*** Extract ***

In this study, 213 samples from the germplasm nursery were classified into six major groups using phenotypic clustering analysis, with the characteristics of each group preliminarily identified. This classification will aid the research team in the efficient development and utilization of the germplasm nursery’s resources and will also serve as a foundation for selecting effective molecular markers for Lycium ruthenicum in future research. Group I had a higher number of fruiting branches on one-year-old branches and larger leaf area, making it suitable for breeding high-yield Lycium ruthenicum. Group II had lower thorn density and could be used for breeding low-thorn Lycium ruthenicum. Group III had taller plants, larger leaves, fewer thorns, and non-black fruit colors, making it suitable for breeding high-yield, low-thorn, multi-colored fruit Lycium ruthenicum and for developing leaf-use Lycium ruthenicum. Groups IV and V had smaller leaves and more thorns, making them suitable for breeding drought-resistant resources. Group VI had several outstanding phenotypic traits, making it a valuable source for further development and utilization as unique germplasm material.

The study also found that the clustering results did not entirely correspond with the distribution of germplasm sources. Lycium ruthenicum from the same source exhibited both aggregation and association with germplasm from other sources. This is primarily due to the fact that, although the germplasm resources used in this experiment were obtained from different wild environments, they were artificially sown under the same conditions. This minimized the genetic influence of different habitats on the germplasm resources and highlighted the impact of the artificial cultivation environment on their morphological expression [30]. Additionally, Lycium ruthenicum exhibited morphological variation under artificial cultivation, which can accelerate branch growth and reduce thorns, facilitating fruit harvesting [31]. Therefore, optimizing phenotypic traits under artificial cultivation conditions can further aid in the development and utilization of high-quality Lycium ruthenicum germplasm resources.

This study established methods for measuring phenotypic traits of Lycium ruthenicum based on pseudo-qualitative and quantitative traits, evaluated the main phenotypic indicators, and presented clustering results. These data lay the foundation for subsequent genome-wide association studies on phenotypic traits and the selection and breeding of new Lycium ruthenicum varieties. Future research should focus on the relationship between the phenotype and genomics of Lycium ruthenicum Murr., and how changes in external soil conditions may alter breeding strategies [32].

*** End of Extract ***
*** Recorded data ***

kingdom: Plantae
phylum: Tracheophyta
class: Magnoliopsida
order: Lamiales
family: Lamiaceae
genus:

*** End of Recorded data ***

■ Questions ■
• a. List the traits that the text on the Lycium ruthenicum study gives for Group III.
• b. Translate this sentence from the Lycium ruthenicum study into Spanish: "Group II had lower thorn density and could be used for breeding low-thorn Lycium ruthenicum."
• c. Extend the text on the Lycium ruthenicum study, starting after its final sentence.

■ Answers for the exercise ■
• a.
- Taller plants
- Larger leaves
- Fewer thorns
- Non-black fruit colors

• b. El grupo II presentó una menor densidad de espinas y podría utilizarse para la mejora de Lycium ruthenicum con pocas espinas.

• c.
5. Conclusions

The 213 Lycium ruthenicum germplasm resources exhibited significant phenotypic variation, with the diversity of quantitative traits being higher than that of pseudo-qualitative traits. Leaf and fruit size contributed most to this phenotypic diversity, followed by seeds, thorns, and corolla color. The study results indicate that the phenotypic variation in Lycium ruthenicum germplasm is rich, with higher diversity in quantitative traits compared to pseudo-qualitative traits. The CV value for the presence or absence of thorns in Lycium ruthenicum is relatively low, but the variation in thorn length and density is quite high. This suggests there is potential for improvement in thorn traits, although breeding for thornless plants still has a way to go. Additionally, there is a highly significant correlation (p < 0.01) between leaf traits, fruit size, and traits of one-year-old branches in Lycium ruthenicum. These traits should be considered important indicators for germplasm selection in future Lycium ruthenicum germplasm evaluation and breeding efforts, and should receive particular attention. Principal component analysis reduced 31 phenotypic traits to 19, capturing the majority of phenotypic information. Q-type clustering categorized the 213 samples into six groups, clarifying the characteristics and breeding value of each group. These findings effectively highlight the phenotypic variation in Lycium ruthenicum germplasm resources and provide valuable insights for their genetic improvement, conservation, and future utilization.